Send data to asyncio coroutine

Javier jcarmena at gmail.com
Tue Jul 28 18:41:05 EDT 2015


El martes, 28 de julio de 2015, 23:18:11 (UTC+2), Javier  escribió:
> El martes, 21 de julio de 2015, 15:42:47 (UTC+2), Ian  escribió:
> > On Tue, Jul 21, 2015 at 5:31 AM,  <jcarmena at gmail.com> wrote:
> > > Hello, I'm trying to understand and link asyncio with ordinary coroutines. Now I just want to understand how to do this on asyncio:
> > >
> > >
> > > def foo():
> > >     data = yield 8
> > >     print(data)
> > >     yield "bye"
> > >
> > > def bar():
> > >     f = foo()
> > >     n = f.next()
> > >     print(n)
> > >     message = f.send("hello")
> > >     print(message)
> > >
> > >
> > > What is the equivalent for coro.send("some data") in asyncio?
> > 
> > I don't know of any reason why you couldn't do it just like the above.
> > However, the exchange would not be asynchronous, if that is your goal.
> > 
> > > coro.send on an asyncio coroutine throws AssertionError: yield from wasn't used with future.
> > 
> > So somehow a future got involved where it shouldn't have been. What
> > was the actual code that you tried to run?
> > 
> > Note that while "yield" and "yield from" look similar, they are quite
> > different, and you cannot send to a generator that is currently paused
> > at a "yield from".
> > 
> > If you want to emulate bidirectional communication similar to
> > coro.send asynchronously, I think you'll need to use Futures to
> > mediate, something like this (lightly tested):
> > 
> > @asyncio.coroutine
> > def foo(fut):
> >     data, fut = yield from send_to_future(8, fut)
> >     print("foo", data)
> >     fut.set_result("bye")
> > 
> > @asyncio.coroutine
> > def bar():
> >     n, fut = yield from start_coro(foo)
> >     print("bar", n)
> >     message = yield from send_to_future("hello", fut)
> >     print("bar", message)
> > 
> > def start_coro(coro):
> >     future = asyncio.Future()
> >     asyncio.async(coro(future))
> >     return future
> > 
> > def send_to_future(data, future):
> >     new_future = asyncio.Future()
> >     future.set_result((data, new_future))
> >     return new_future
> 
> 
> 
> 
> Hello again. I have been investigating a bit your example. I don't understand why I can't write something like this:
> 
> --------
> 
> import asyncio
> 
> def foo():
>     print("start foo")
>     try:
>         while True:
>             val = yield
>             print("foo:", val)
>             yield from asyncio.sleep(3)
>     except GeneratorExit:
>         print("foo closed")
>     print("exit foo")
> 
> def bar(next):
>     print("start bar")
>     next.send(None)
>     try:
>         while True:
>             val = yield
>             next.send("bar/"+val)
>     except GeneratorExit:
>         print("bar closed")
>     print("exit bar")
> 
> def fun(next):
>     next.send(None)
>     for e in ["hello", "world", "I'm", "pythonist"]:
>         next.send(e)
> 
> @asyncio.coroutine
> def run():
>     fun(bar(foo()))
> 
> loop = asyncio.get_event_loop()
> loop.run_until_complete(run())
> loop.close()
> 
> -------
> 
> The expected output is:
> 
> start bar
> start foo
> foo: bar/hello
> foo: bar/world
> foo: bar/I'm
> foo: bar/phytonist
> bar closed
> exit bar
> foo closed
> exit foo
> 
> But the yield from asyncio.sleep(3) call raises AssertionError, however it's inside a Task!
> I think this is a big flaw in python/asyncio design.

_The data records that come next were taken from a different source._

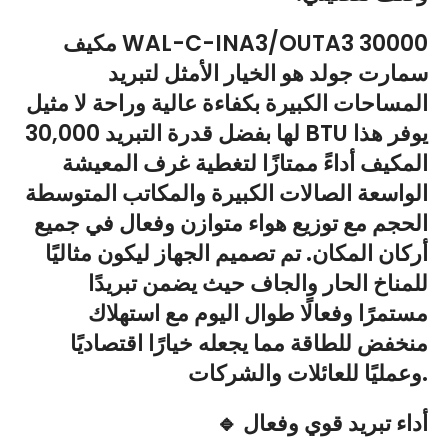
مكيف WAL-C-INA3/OUTA3 30000
سمارت جولد هو الخيار الأمثل لتبريد
المساحات الكبيرة بكفاءة عالية وراحة لا مثيل
لها بفضل قدرة التبريد 30,000 BTU يوفر هذا
المكيف أداءً ممتازًا لتغطية غرف المعيشة
الواسعة الصالات الكبيرة والمكاتب المتوسطة
الحجم مع توزيع هواء متوازن وفعال في جميع
أركان المكان. تم تصميم الجهاز ليكون مثاليًا
للمناخ الحار والجاف حيث يضمن تبريدًا
مستمرًا وفعالًا طوال اليوم مع استهلاك
منخفض للطاقة مما يجعله خيارًا اقتصاديًا
وعمليًا للعائلات والشركات.
🔹 أداء تبريد قوي وفعال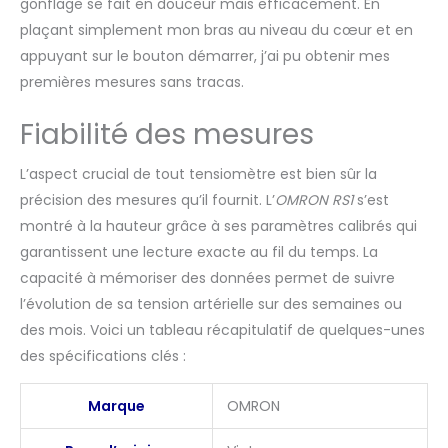
gonflage se fait en douceur mais efficacement. En
plaçant simplement mon bras au niveau du cœur et en
appuyant sur le bouton démarrer, j’ai pu obtenir mes
premières mesures sans tracas.
Fiabilité des mesures
L’aspect crucial de tout tensiomètre est bien sûr la
précision des mesures qu’il fournit. L’
OMRON RS1
s’est
montré à la hauteur grâce à ses paramètres calibrés qui
garantissent une lecture exacte au fil du temps. La
capacité à mémoriser des données permet de suivre
l’évolution de sa tension artérielle sur des semaines ou
des mois. Voici un tableau récapitulatif de quelques-unes
des spécifications clés :
Marque
OMRON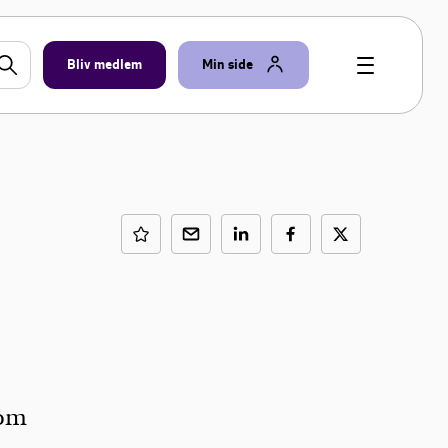
Bliv medlem
Min side
 om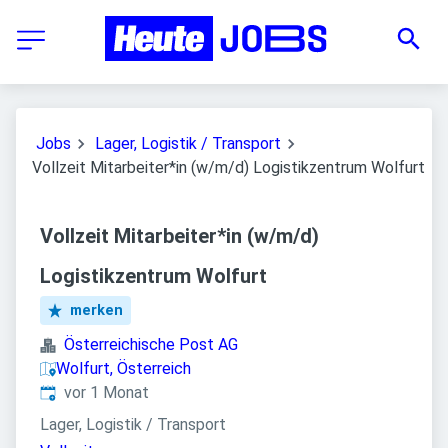
Jobs
Lager, Logistik / Transport
Vollzeit Mitarbeiter*in (w/m/d) Logistikzentrum Wolfurt
Vollzeit Mitarbeiter*in (w/m/d)
Logistikzentrum Wolfurt
merken
Österreichische Post AG
Wolfurt, Österreich
Veröffentlicht
:
vor 1 Monat
Lager, Logistik / Transport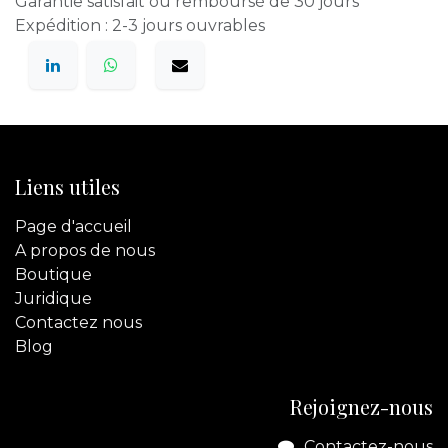
Garantie satisfait ou remboursé de 30 jours
Expédition : 2-3 jours ouvrables
Liens utiles
Page d'accueil
A propos de nous
Boutique
Juridique
Contactez
nous
Blog
Rejoignez-nous
Contactez-nous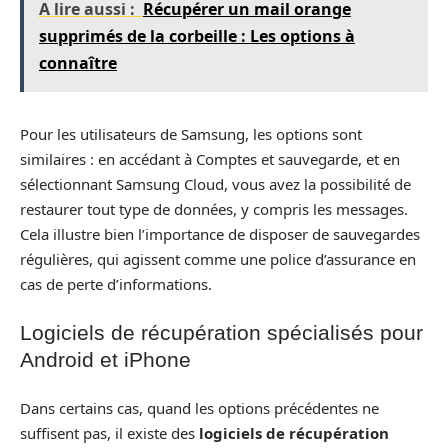
A lire aussi :
Récupérer un mail orange
supprimés de la corbeille : Les options à
connaître
Pour les utilisateurs de Samsung, les options sont
similaires : en accédant à Comptes et sauvegarde, et en
sélectionnant Samsung Cloud, vous avez la possibilité de
restaurer tout type de données, y compris les messages.
Cela illustre bien l’importance de disposer de sauvegardes
régulières, qui agissent comme une police d’assurance en
cas de perte d’informations.
Logiciels de récupération spécialisés pour
Android et iPhone
Dans certains cas, quand les options précédentes ne
suffisent pas, il existe des
logiciels de récupération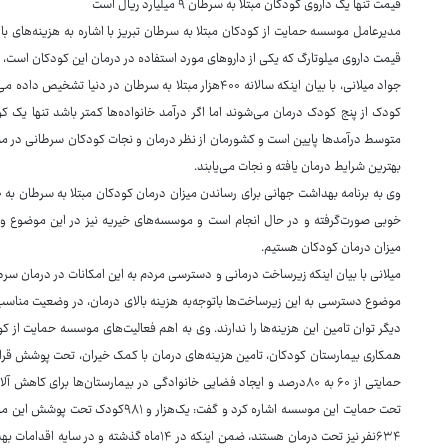
قیمت تنها یک داروی کودکان مبتلا به سرطان ۹ میلیارد ریال است
مدیرعامل موسسه حمایت از کودکان مبتلا به سرطان تبریز با اشاره به هزینه‌های بالا
قیمت داروی میلوتارگ که یکی از داروهای مورد استفاده در درمان این کودکان است، بالای ۹میلیارد ریال تمام م
جواد میلانی، با بیان اینکه سالانه ۴۰۰هزار مبتلا به سرطان د
کودک از پنج کودک درمان می‌شوند اما اگر درآمد خانواده‌ها کمتر باشد تنها یک کو
بهترین شرایط درمان یافته و نجات می‌یابند.
خوبی صورت‌گرفته و در حال انجام است و موسسه‌های خیریه نیز در این موضوع ورود
میزان درمان کودکان هستیم.
میلانی با بیان اینکه زیرساخت درمانی و دسترسی مردم به این امکانات در درمان سر
موضوع دسترسی به این زیرساخت‌ها باتوجه‌به هزینه بالای درمان، در وضعیت مناسب
دیگر توان تامین این هزینه‌ها را ندارند. وی به اهم فعالیت‌های موسسه حمایت از کو
همکاری بیمارستان کودکان، تامین هزینه‌های درمان با کمک خیران، تحت پوشش قرا
حمایتی از ۶۰ به ۸۰درصد و ایجاد فضایی خانوادگی در بیمارستان‌ها برای
۶۳۴نفر نیز تحت درمان هستند، ضمن اینکه در ۱۴ما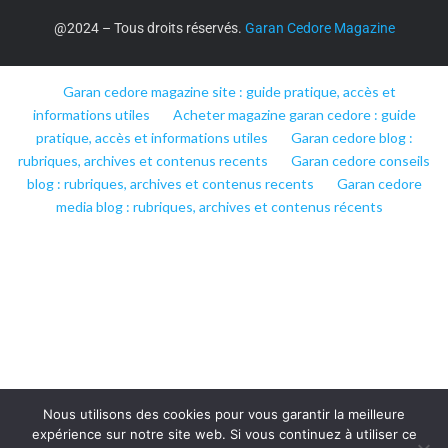
@2024 – Tous droits réservés.
Garan Cedore Magazine
Garan cedore magazine site : guide pratique, accès et
informations utiles
Acheter magazine garan cedore : guide
pratique, accès et informations utiles
Garan cedore blog :
rubriques, archives et contenus recents
Garan cedore conseils
blog : rubriques, archives et contenus recents
Garan cedore
media blog : rubriques, archives et contenus récents
Nous utilisons des cookies pour vous garantir la meilleure
expérience sur notre site web. Si vous continuez à utiliser ce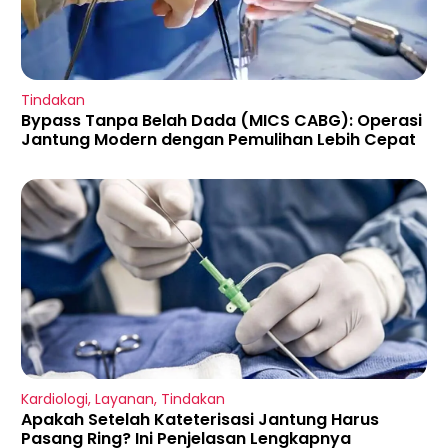
Tindakan
Bypass Tanpa Belah Dada (MICS CABG): Operasi
Jantung Modern dengan Pemulihan Lebih Cepat
Kardiologi
,
Layanan
,
Tindakan
Apakah Setelah Kateterisasi Jantung Harus
Pasang Ring? Ini Penjelasan Lengkapnya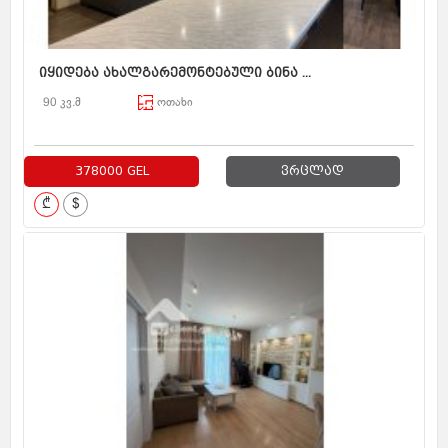
იყიდება ახალგარემონტებული ბინა ...
90 კვ.მ
ოთახი
378000 GEL
ვრცლად
₾
$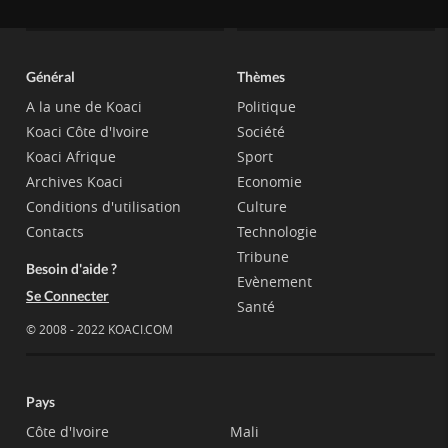
Général
Thèmes
A la une de Koaci
Politique
Koaci Côte d'Ivoire
Société
Koaci Afrique
Sport
Archives Koaci
Economie
Conditions d'utilisation
Culture
Contacts
Technologie
Tribune
Besoin d'aide ?
Evènement
Se Connecter
Santé
© 2008 - 2022 KOACI.COM
Pays
Côte d'Ivoire
Mali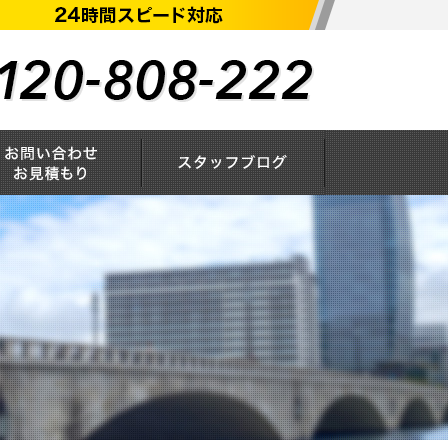
概要
お問い合わせ・お見積もり
スタッフブログ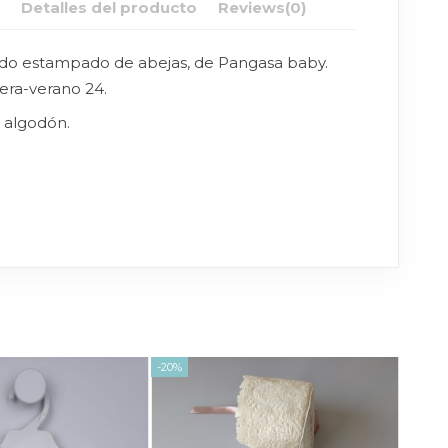
n
Detalles del producto
Reviews
(0)
jido estampado de abejas, de Pangasa baby.
ra-verano 24.
 algodón.
-20%
-20%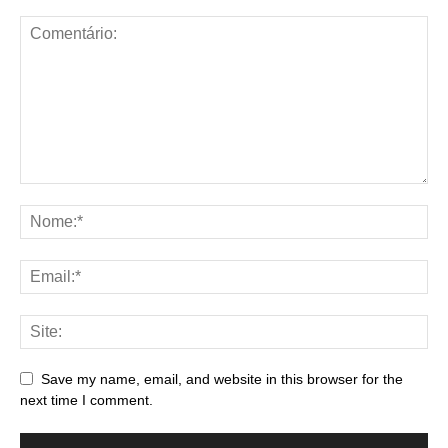
Save my name, email, and website in this browser for the
next time I comment.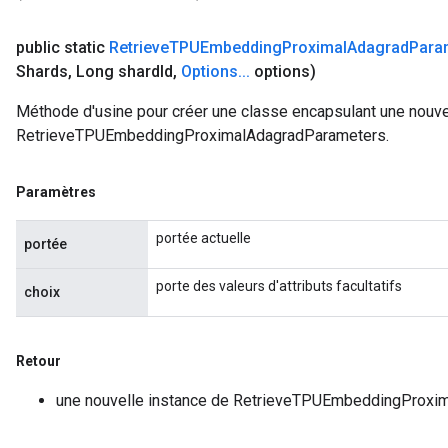
public static
Retrieve
TPUEmbedding
Proximal
Adagrad
Para
Shards
,
Long shard
Id
,
Options
.
.
.
options)
Méthode d'usine pour créer une classe encapsulant une nouve
RetrieveTPUEmbeddingProximalAdagradParameters.
Paramètres
portée actuelle
portée
porte des valeurs d'attributs facultatifs
choix
Retour
une nouvelle instance de RetrieveTPUEmbeddingProxi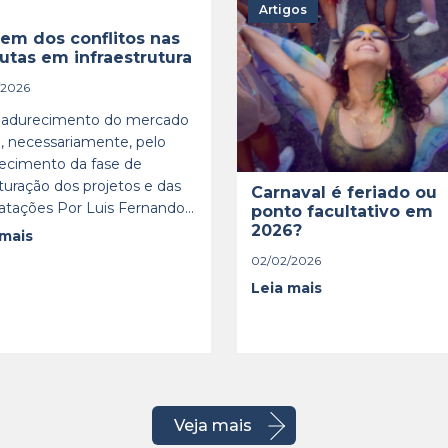
Artigos
em dos conflitos nas
utas em infraestrutura
/2026
adurecimento do mercado
, necessariamente, pelo
lecimento da fase de
turação dos projetos e das
Carnaval é feriado ou
atações Por Luis Fernando...
ponto facultativo em
2026?
 mais
02/02/2026
Leia mais
Veja mais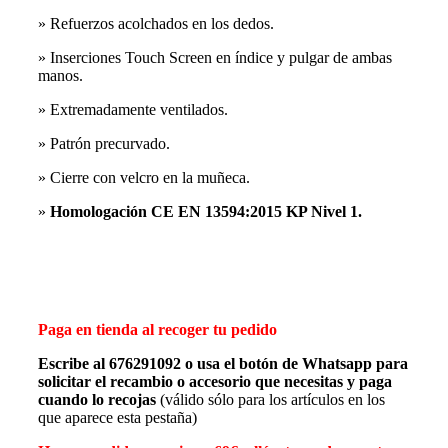
» Refuerzos acolchados en los dedos.
» Inserciones Touch Screen en índice y pulgar de ambas
manos.
» Extremadamente ventilados.
» Patrón precurvado.
» Cierre con velcro en la muñeca.
»
Homologación CE EN 13594:2015 KP Nivel 1.
Paga en tienda al recoger tu pedido
Escribe al 676291092 o usa el botón de Whatsapp para
solicitar el recambio o accesorio que necesitas y paga
cuando lo recojas
(válido sólo para los artículos en los
que aparece esta pestaña)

I think that force the developer to 'yield from' all function calls to keep async capabilities is a big mistake, it should be more flexible, like this:

import asyncio

@asyncio.coroutine
fun non_blocking_io():
    """ Everybody knows I'm doing non blocking IO """
    ...

fun foo():
    """ I invoke functions that do IO stuff """
    data = yield from non_blocking_io()
    yield from store_data_db(data)
    ...

fun bar():
    """ I don't know what foo implementation does """
    foo()

asyncio.async(bar())


Does python 3.5 await/async solve this?